* **What needs to be done**
State, as a single number, how many lines in the data below contain "front".

* **Data**
■ ■ ■ ■ ■ ■ ■
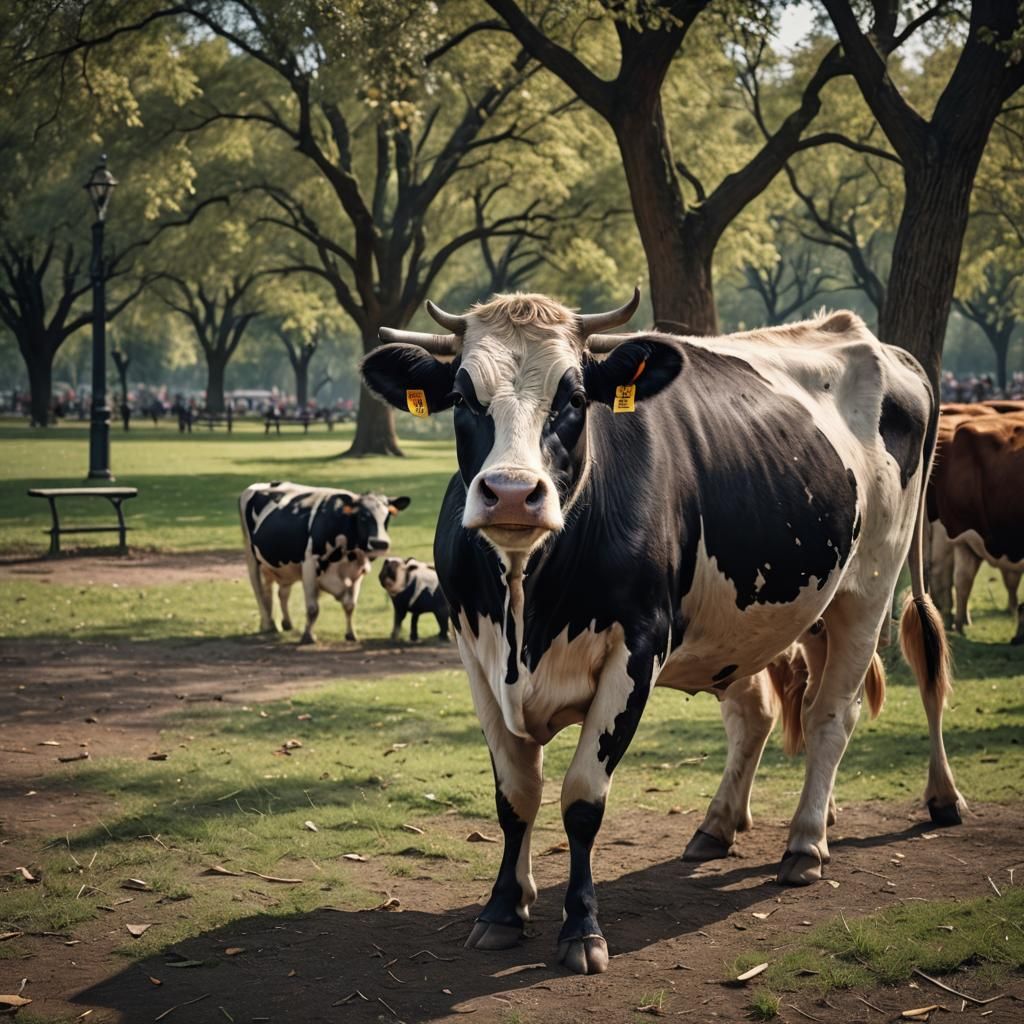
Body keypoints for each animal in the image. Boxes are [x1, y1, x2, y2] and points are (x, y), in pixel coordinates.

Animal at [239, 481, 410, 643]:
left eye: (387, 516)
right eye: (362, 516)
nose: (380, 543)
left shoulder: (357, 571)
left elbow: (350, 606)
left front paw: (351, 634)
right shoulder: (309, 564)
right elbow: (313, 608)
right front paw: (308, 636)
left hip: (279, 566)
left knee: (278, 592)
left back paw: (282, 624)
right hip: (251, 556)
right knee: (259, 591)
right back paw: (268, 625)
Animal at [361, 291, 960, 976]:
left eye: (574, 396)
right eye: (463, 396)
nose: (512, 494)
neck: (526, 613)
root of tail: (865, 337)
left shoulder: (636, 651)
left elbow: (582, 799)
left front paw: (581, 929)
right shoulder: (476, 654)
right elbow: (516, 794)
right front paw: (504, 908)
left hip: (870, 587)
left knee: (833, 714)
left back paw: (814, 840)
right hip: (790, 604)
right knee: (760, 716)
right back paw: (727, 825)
■ ■ ■ ■ ■ ■ ■
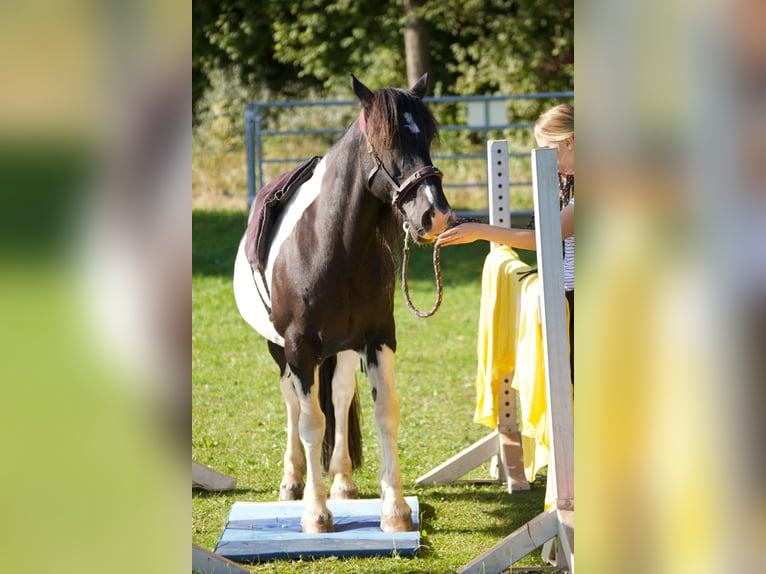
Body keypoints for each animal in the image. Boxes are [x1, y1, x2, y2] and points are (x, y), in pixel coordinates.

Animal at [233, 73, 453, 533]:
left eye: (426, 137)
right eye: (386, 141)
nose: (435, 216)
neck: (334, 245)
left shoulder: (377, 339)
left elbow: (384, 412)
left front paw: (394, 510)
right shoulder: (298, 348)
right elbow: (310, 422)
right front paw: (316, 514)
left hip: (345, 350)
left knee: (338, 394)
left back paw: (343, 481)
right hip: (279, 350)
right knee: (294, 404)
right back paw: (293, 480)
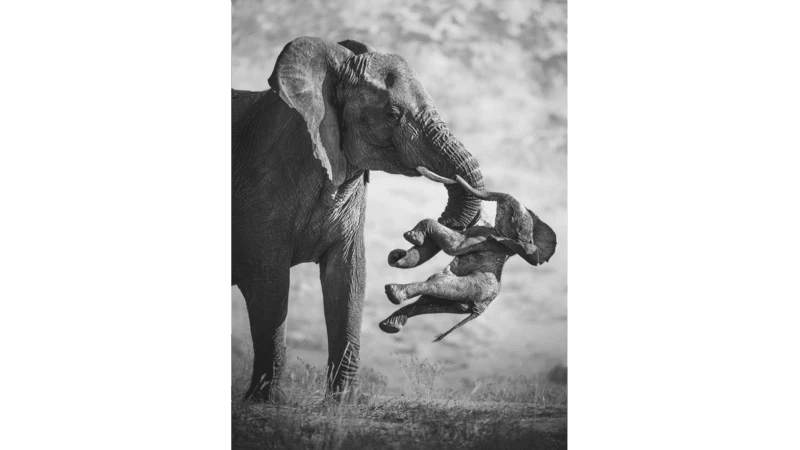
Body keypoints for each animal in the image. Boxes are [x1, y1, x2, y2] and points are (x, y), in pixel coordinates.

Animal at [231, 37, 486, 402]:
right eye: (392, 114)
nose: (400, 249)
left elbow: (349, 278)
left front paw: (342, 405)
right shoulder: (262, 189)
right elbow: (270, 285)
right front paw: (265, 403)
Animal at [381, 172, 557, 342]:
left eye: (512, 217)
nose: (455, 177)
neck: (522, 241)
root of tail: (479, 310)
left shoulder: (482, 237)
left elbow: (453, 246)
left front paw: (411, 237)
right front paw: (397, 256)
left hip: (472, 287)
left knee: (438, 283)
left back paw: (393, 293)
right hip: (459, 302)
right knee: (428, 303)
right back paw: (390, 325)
■ ■ ■ ■ ■ ■ ■
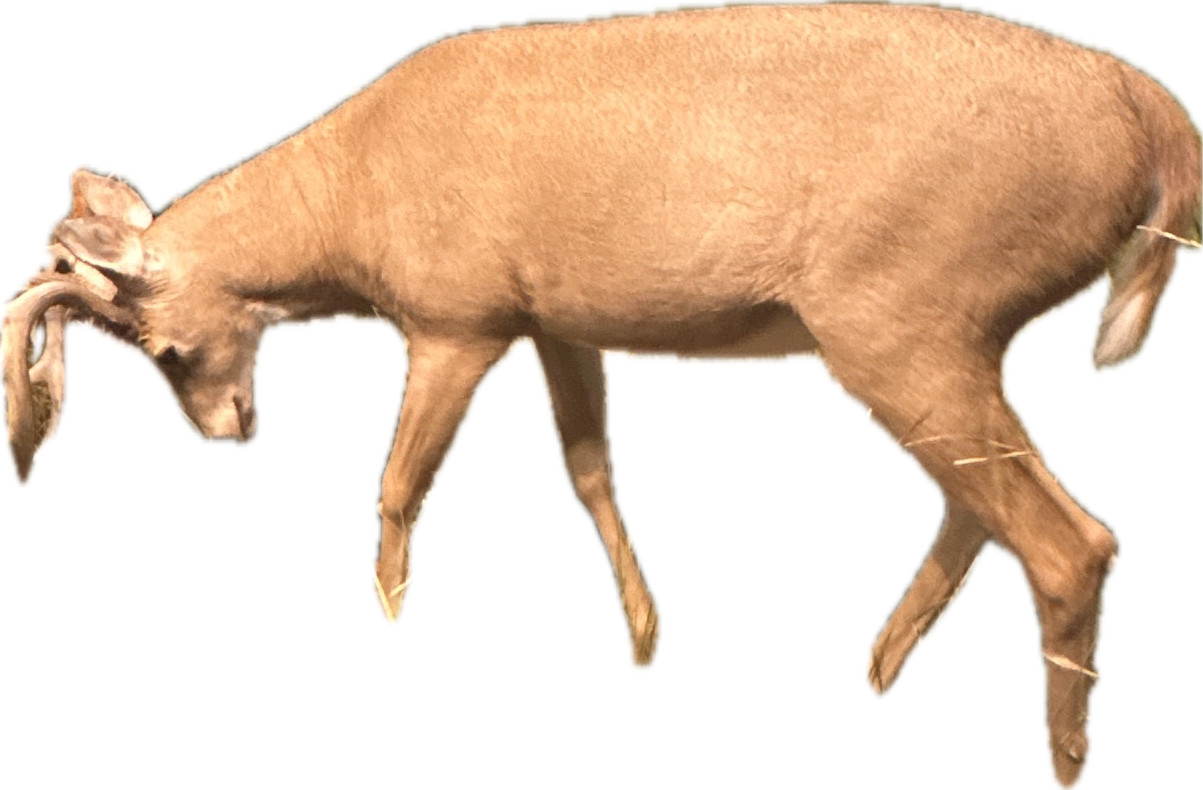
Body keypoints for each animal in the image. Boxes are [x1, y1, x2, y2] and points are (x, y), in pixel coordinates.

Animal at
■ ■ ■ ■ ■ ■ ■
* **Answer for this exercise**
10